It does sound like the temperature gage is off and will need to be fixed to avoid destroying more food. I prefer gas to electric ovens.
 
Gas ovens fluctuate around the set temperature, in order to maintain an overall even temperature.

The test given above is a simple one, that you can do before getting someone out to repair it.
Type of gas was questioned because the jets are specific for each type. Some appliances will not work on a different gas.
 
Good luck with your oven, yes, if your adjustments don't work, it is better to be safe than sorry with gas for sure. I have used both gas and electric ovens..and I do like the chance to get the perfect temperatures with gas however,..over all I prefer electric because I find it much safer. I will never forget when I was in college..I had a gas oven in a trailer I was living in for a short period time.and there was a large boom every time I lit the oven. I used it twice.it scared me to death!
 
I think you need to have your oven looked at if it is being that unpredictable. Gas stoves and ovens are ones that can be controlled very easy and are good to cook with. I am looking at getting one myself. If your oven is not working as it should then there is probably something wrong with the temperature.
 
The rental house where we live at the moment has a gas oven, I had always used electric and find this one rather difficult to handle. No matter if I put it on high, low or medium, the bottom part of my dish, cake, ... always seems to burn while the top isn't cooked yet. A friend recommended putting a bowl with water in the oven, to distribute the heat better. This has improved the burning a little bit, but I still find black and burnt dishes in the oven. Any suggestions?

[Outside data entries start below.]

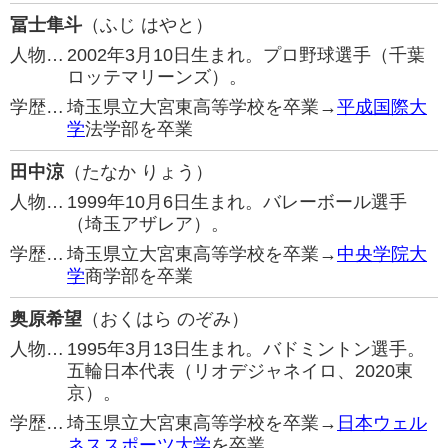
冨士隼斗
（ふじ はやと）
人物…
2002年3月10日生まれ。プロ野球選手（千葉
ロッテマリーンズ）。
学歴…
埼玉県立大宮東高等学校を卒業→
平成国際大
学
法学部を卒業
田中涼
（たなか りょう）
人物…
1999年10月6日生まれ。バレーボール選手
（埼玉アザレア）。
学歴…
埼玉県立大宮東高等学校を卒業→
中央学院大
学
商学部を卒業
奥原希望
（おくはら のぞみ）
人物…
1995年3月13日生まれ。バドミントン選手。
五輪日本代表（リオデジャネイロ、2020東
京）。
学歴…
埼玉県立大宮東高等学校を卒業→
日本ウェル
ネススポーツ大学
を卒業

We have a gas oven that is the same. I suspect yours is very small like ours. Tricks I have learnt are
  1. Ensure that the oven is fully warm before use, so heat it up using the highest setting and then drop it to what you want when your food is in.
  2. Make sure the flames have dropped in size before anything is put in it (goes with no. 1 but if you have never had a has oven before)
  3. Don't put anything anywhere near the bottom of the oven where the gas burns... So as high as you can get.
  4. Use the second shelf as close to the first shelf as possible and keep a baking sheet there to act as a sheild from the gas oven flames.
This has been learnt from trial and error and reading tthe handbook for our oven (Method 1is in the handbook!).

It is simply because it is a cheap, small oven for ours. I would not be at all surprised if you are in the same boat.